In the rails console:

>> controller = StaticPagesController.new
=> #<StaticPagesController:0x22855d0> (*)
>> controller.home
=> nil

(*)(my rails c returns attributes associated with the object, but they do not show up in the 2nd edition, but I'm using Rails 4.0.2, and he's on Rails 3, I believe, which might be the answer to my question, but we'll see)

Specifically, he asks the following:

But wait--actions don't return values, at least not ones that matter. The point of the home action ... is to render a web page, not to return a value. ... What's going on?

His answer is just that Rails is not Ruby:

Rails is written in Ruby, but Rails isn't Ruby. Some Rails classes are used like ordinary Ruby objects, but some are just grist for the Rails' magic mill. [emphasis added]

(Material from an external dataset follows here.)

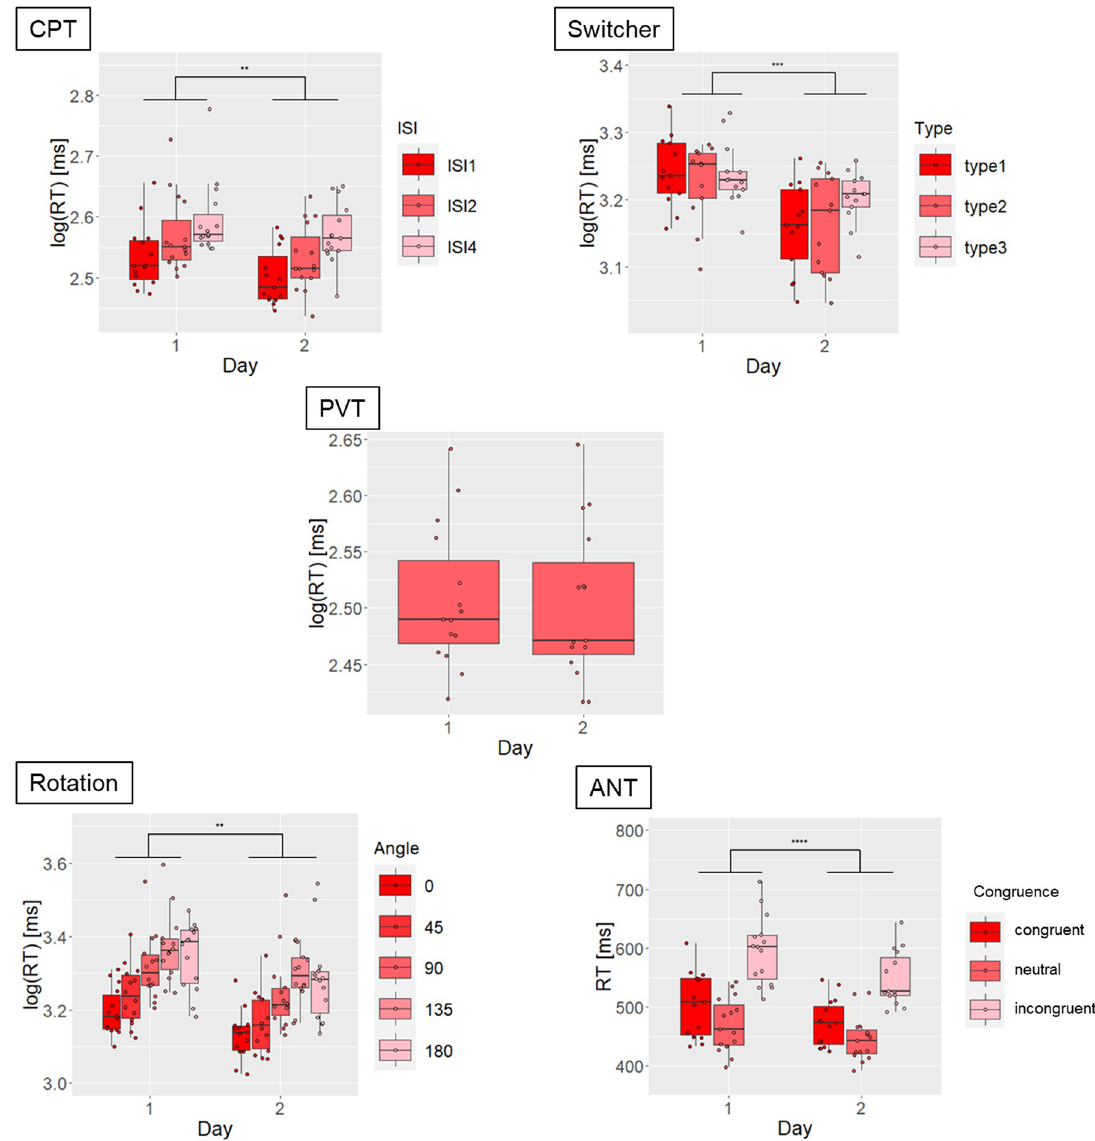
Fig 3. Practice effects are present in reaction times (RT) for all applied tasks, except for PVT. Asterisks represent significant differences ( ���� p < 0.0001, ��� p < 0.001, �� p < 0.01). CPT = Continuous Performance Task; PVT = Psychomotor Vigilance Task; ANT = Attention Network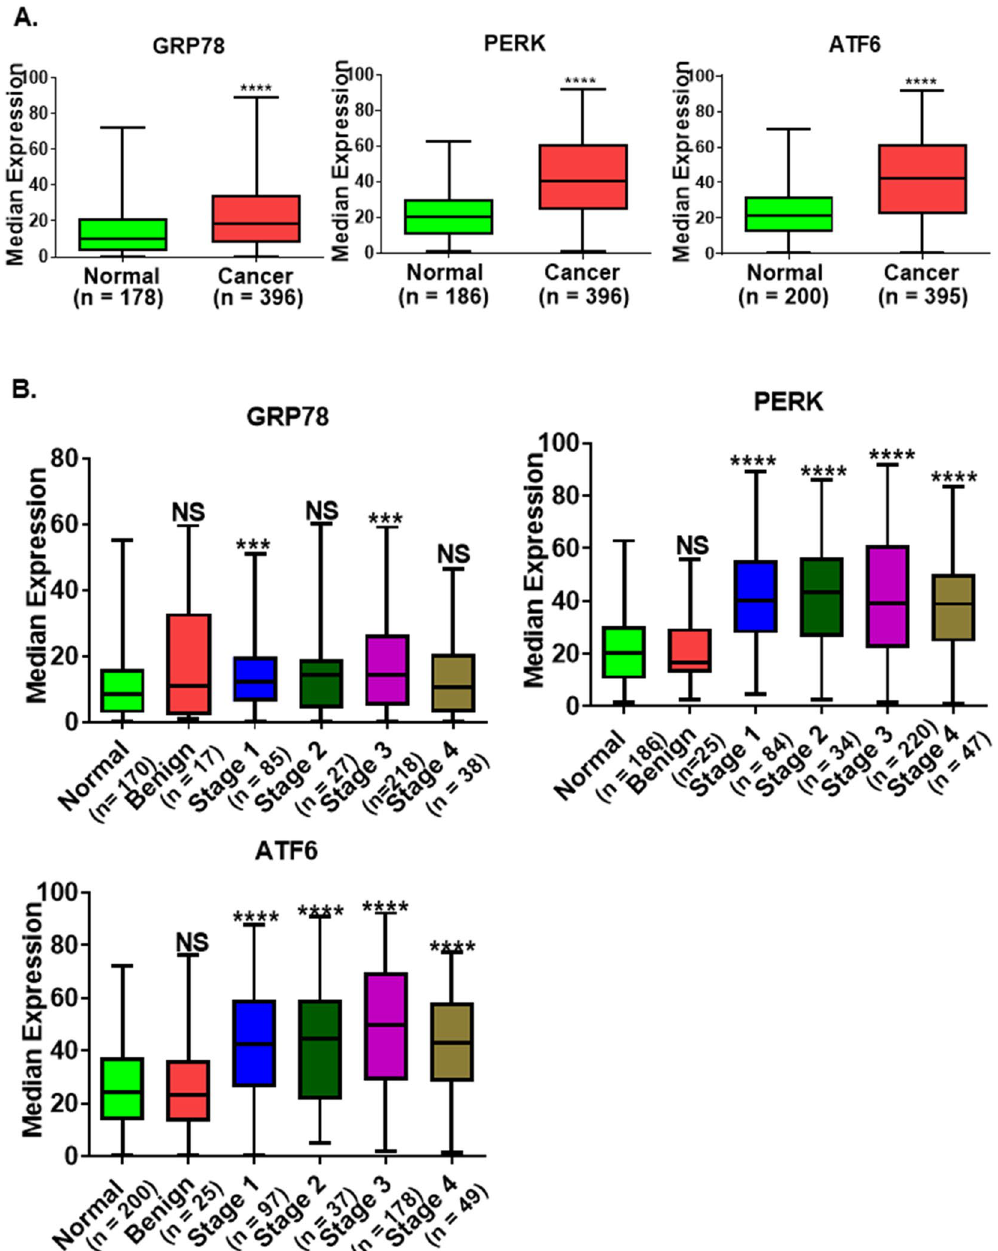
Figure 3. Expression of ER stress-associated proteins in ovarian cancer. ( A ) GRP78, PERK, and ATF6 are highly expressed in ovarian cancer compared to normal tissues. ( B ) Expression of ER stress-associated proteins in normal, benign and malignant tumor tissues collected from ovarian cancer patients with different stages, two US patient populations (USC and UM) and a Japanese patient population (KCCRI). p -values were calculated by the non-parametric Mann-Whitney U test in GraphPadPrism 8.1.0. **** p -value < 0.0001, *** p -value <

My question is, why does that count as the answer? When I run the same commands in IRB (after having created my own StaticPagesController class -- albeit it does not inherit from Rails' ActionController), I also get a nil return value:

My-Computer:app_root_directory David$ rails c
2.0.0p353 :001 > controller = StaticPagesController.new
2.0.0p353 :009 > controller.home
 => nil 
2.0.0p353 :010 > exit
My-Computer:app_root_directory David$ irb
cannot load such file -- hirb
>> class Controller
>> def home
>> end
>> end
=> nil
>> controller = Controller.new
=> #<Controller:0x007ff365299c70>
>> controller.home
=> nil

Basically, am I making a mountain out of a molehill by asking this question? Is it alright not understanding why he's making a point about why an action (which is really just a method of a controller class) returns nil when called in the Rails console?

Was it helpful?

Solution

I think you misinterpreted the question. If you look at a controller the way you look at an ordinary Ruby class, then the home method... makes no sense. It does nothing interesting (returning nil is kinda boring). As a Ruby programmer you wouldn't put it there, because Ruby programmer declares methods in order to use them (so they should return a value, or just do something observable)

In Rails on the other hand actions (even empty) are essential part of the MVC pattern. You declare those methods and never call them (at least not explicitly), because in Rails it's not just a method, it's a way of telling Rails what to do.

This is why he emphasizes that Rails is not Ruby, especially when you use it with gems like Capybara and Cocumber. They are Domain Specific Languages (DSLs). Yes, they use Ruby, but they are not Ruby.

OTHER TIPS

In ruby everything returns an object. So the statement "actions don't return values" isn't technically true. Without the context of the rest what's said I'm guessing he means calling an action in the Rails request lifecycle doesn't return a value you care about. Somewhere in the Rails stack the call to the action returns an object, but it is irrelevant to your development.

As for your console output, you are only getting nil because your action is empty. If you changed the action definition to:

def home
  1
end

Then you would receive 1 as your return object, both in the Rails context and outside of it. I think another key point is to consider nil a value, just one that represents the absence of a value.